Work task -> In the data below, find the line with "these conditions, legal relationships" and the line with "Request a Quote", then restate both and every line between them exactly, minus the pictures.

Provided records ->
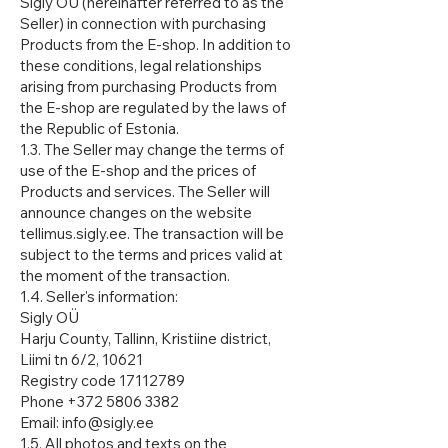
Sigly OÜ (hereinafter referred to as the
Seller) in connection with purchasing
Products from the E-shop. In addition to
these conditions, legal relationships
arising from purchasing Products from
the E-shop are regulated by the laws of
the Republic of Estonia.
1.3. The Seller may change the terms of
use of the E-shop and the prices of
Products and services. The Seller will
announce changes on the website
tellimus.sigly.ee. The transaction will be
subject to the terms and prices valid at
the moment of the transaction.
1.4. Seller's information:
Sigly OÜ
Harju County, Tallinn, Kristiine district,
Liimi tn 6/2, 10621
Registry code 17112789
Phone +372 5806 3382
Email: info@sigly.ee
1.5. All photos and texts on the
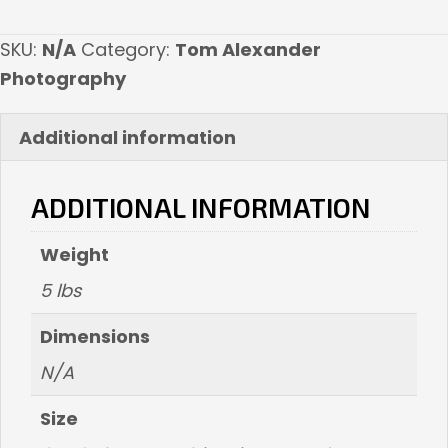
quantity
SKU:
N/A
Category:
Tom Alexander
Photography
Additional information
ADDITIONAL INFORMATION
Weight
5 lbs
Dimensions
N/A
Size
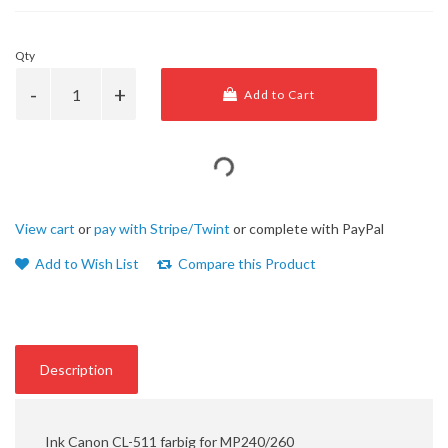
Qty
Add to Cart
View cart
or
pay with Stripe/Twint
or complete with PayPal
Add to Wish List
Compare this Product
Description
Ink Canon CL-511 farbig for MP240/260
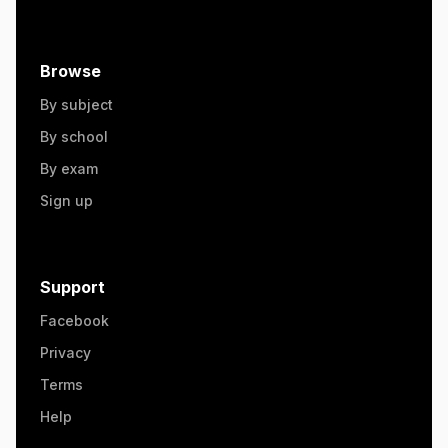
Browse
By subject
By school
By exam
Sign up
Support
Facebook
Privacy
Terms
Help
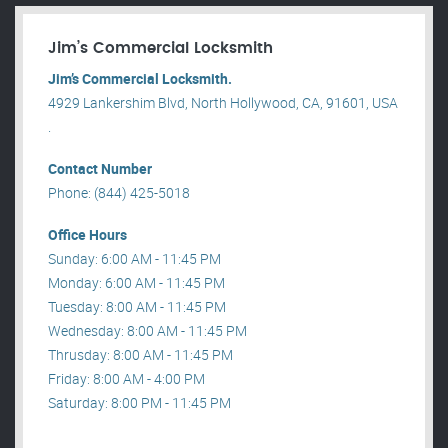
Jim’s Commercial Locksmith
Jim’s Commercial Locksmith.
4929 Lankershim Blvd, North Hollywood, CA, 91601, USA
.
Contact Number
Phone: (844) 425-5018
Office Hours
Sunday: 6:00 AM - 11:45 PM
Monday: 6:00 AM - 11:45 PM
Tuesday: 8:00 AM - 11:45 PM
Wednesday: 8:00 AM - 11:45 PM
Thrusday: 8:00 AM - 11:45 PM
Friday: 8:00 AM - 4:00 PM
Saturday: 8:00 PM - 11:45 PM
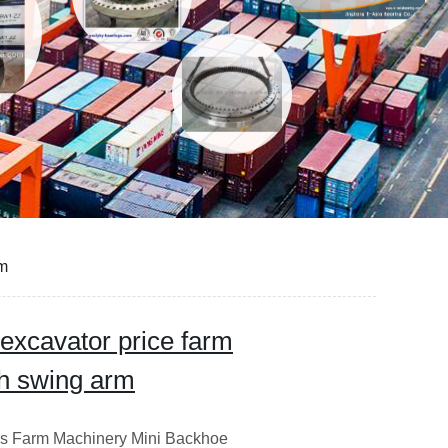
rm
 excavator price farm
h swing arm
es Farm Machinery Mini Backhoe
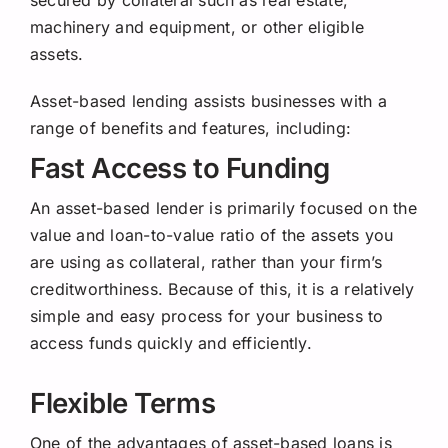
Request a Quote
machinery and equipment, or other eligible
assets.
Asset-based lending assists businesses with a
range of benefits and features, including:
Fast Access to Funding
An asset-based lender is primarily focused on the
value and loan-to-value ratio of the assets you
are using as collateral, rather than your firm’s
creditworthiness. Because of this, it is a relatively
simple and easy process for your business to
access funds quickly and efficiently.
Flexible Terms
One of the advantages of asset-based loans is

Finished task ->
these conditions, legal relationships
arising from purchasing Products from
the E-shop are regulated by the laws of
the Republic of Estonia.
1.3. The Seller may change the terms of
use of the E-shop and the prices of
Products and services. The Seller will
announce changes on the website
tellimus.sigly.ee. The transaction will be
subject to the terms and prices valid at
the moment of the transaction.
1.4. Seller's information:
Sigly OÜ
Harju County, Tallinn, Kristiine district,
Liimi tn 6/2, 10621
Registry code 17112789
Phone +372 5806 3382
Email: info@sigly.ee
1.5. All photos and texts on the
quantity
SKU:
N/A
Category:
Tom Alexander
Photography
Additional information
ADDITIONAL INFORMATION
Weight
5 lbs
Dimensions
N/A
Size
Qty
Add to Cart
View cart
or
pay with Stripe/Twint
or complete with PayPal
Add to Wish List
Compare this Product
Description
Ink Canon CL-511 farbig for MP240/260
Browse
By subject
By school
By exam
Sign up
Support
Facebook
Privacy
Terms
Help
Jim’s Commercial Locksmith
Jim’s Commercial Locksmith.
4929 Lankershim Blvd, North Hollywood, CA, 91601, USA
.
Contact Number
Phone: (844) 425-5018
Office Hours
Sunday: 6:00 AM - 11:45 PM
Monday: 6:00 AM - 11:45 PM
Tuesday: 8:00 AM - 11:45 PM
Wednesday: 8:00 AM - 11:45 PM
Thrusday: 8:00 AM - 11:45 PM
Friday: 8:00 AM - 4:00 PM
Saturday: 8:00 PM - 11:45 PM
rm
 excavator price farm
h swing arm
es Farm Machinery Mini Backhoe
Request a Quote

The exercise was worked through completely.